Few clubs, for better or worse, were as active as Bury in the early parts of the summer. Most of their transfer activity completed before pre-season had begun.
First, amid a clear out of bit part players that included former Addick Chris Eagles, comes the disappointment of losing both of last season’s regular full-backs. Right-back Joe Riley allowed to join Shrewsbury Town, and left-back Chris Hussey now at Sheffield United. Danny Pugh, despite being offered a new contract, also departing with Blackpool his destination.
And it is on the basis of potential, rather than the proven quality that Riley and Hussey had, that their replacements have been signed. Niall Maher, 20, held his own when given a chance by Bolton Wanderers in the Championship last season, but has only a handful of senior appearances to his name, while Greg Leigh, 21, did a decent job in this division for Crewe two seasons ago, but managed just nine first-team appearances for Bradford in the previous campaign.
Something of a chance also offered to winger Zeli Ismail, who arrives on a permanent basis from Wolves. The 22-year-old having both impressed and frustrated during various loan spells across the country and divisions in the previous four seasons.
Less of a gamble taken in signing Anthony Kay, with the former MK Dons centre-back a proven performer at this level, and the vastly experienced Leon Barnett, who arrived slightly later in the summer alongside midfielder Neil Danns following his release from Bolton. The loss of Peter Clarke, the centre-back a regular last season but allowed to join Oldham, just about offset.
Elsewhere, there is a battle for the number one shirt after the now released Rob Lainton and various loan goalkeepers were used last season. Ben Williams making 32 appearances for Bradford City, while Chris Kirkland has his England caps to boast about having sat on Preston’s bench during the previous campaign. Both decent goalkeepers for a club of this level.
Nicky Clark, who scored six times in 32 games for Rangers last season, also looks a decent addition, particularly with Ryan Lowe, Daniel Nardiello and Danny Rose all departing, and Tom Pope rather oddly transfer listed.
The problem is, though, that the most damaging bit of transfer activity was left less than two weeks until the season got underway. Just prior to posting this, Sheffield United had agreed a deal with the club for forward Clarke.

################

* Assignment:
According to the text on Bury's summer transfers, which club did right-back Joe Riley join?

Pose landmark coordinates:
################

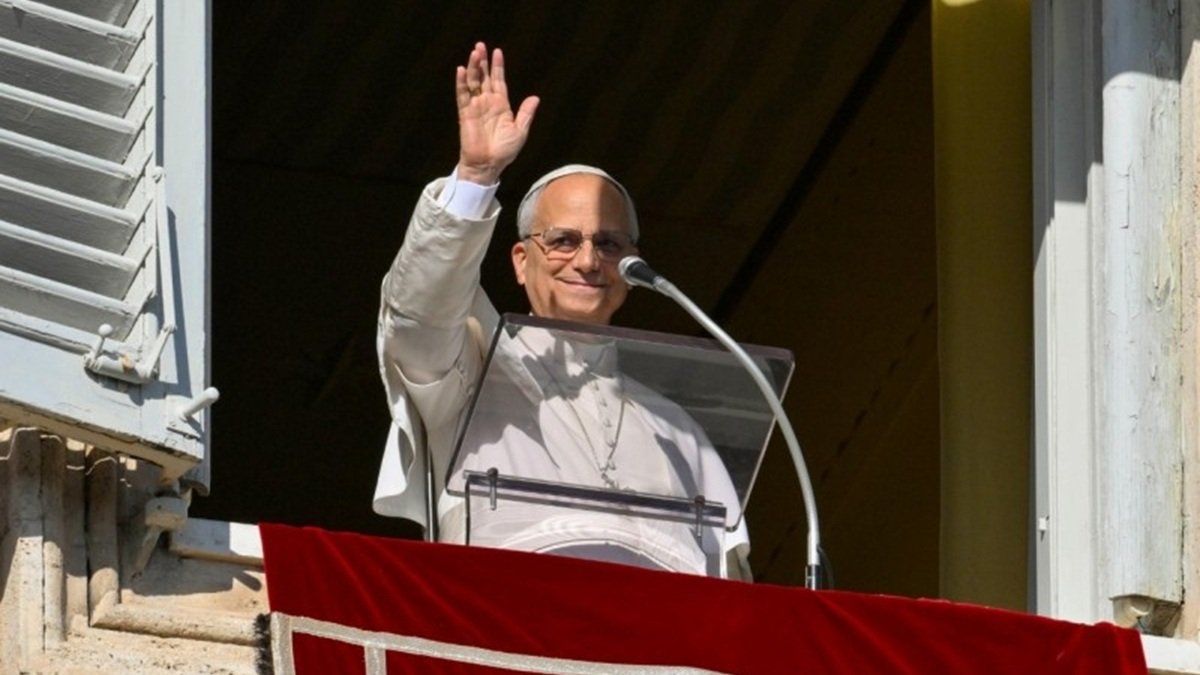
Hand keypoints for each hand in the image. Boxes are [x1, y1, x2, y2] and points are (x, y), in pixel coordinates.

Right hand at [455, 42, 538, 184]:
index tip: (497, 51)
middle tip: (480, 45)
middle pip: (483, 77)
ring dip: (473, 67)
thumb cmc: (504, 151)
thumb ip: (526, 113)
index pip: (498, 81)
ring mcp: (475, 107)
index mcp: (501, 106)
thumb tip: (535, 98)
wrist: (489, 165)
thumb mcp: (520, 131)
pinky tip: (461, 70)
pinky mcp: (465, 113)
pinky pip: (463, 95)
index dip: (497, 66)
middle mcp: (487, 103)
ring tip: (474, 52)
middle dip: (482, 62)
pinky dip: (461, 82)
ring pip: (473, 82)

################

* Answer section:
Shrewsbury Town